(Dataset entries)

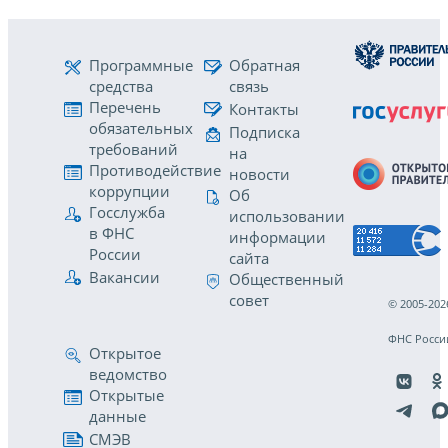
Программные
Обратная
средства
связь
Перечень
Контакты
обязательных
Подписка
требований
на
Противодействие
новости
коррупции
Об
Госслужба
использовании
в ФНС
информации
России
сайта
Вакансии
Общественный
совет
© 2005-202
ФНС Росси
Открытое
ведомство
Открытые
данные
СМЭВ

Task brief
In the copy you write, the data above must appear exactly, with no pictures.

Task result
Программные
Обратная
средства
связь
Перечень
Контакты
обязательных
Подписка
требований
на
Противодействие
новости
коррупции
Об
Госслужба
использовании
в ФНС
информации
России
сайта
Вакансии
Общественный
совет
© 2005-202
ФНС Росси
Открытое
ведомство
Открытые
данные
СМЭВ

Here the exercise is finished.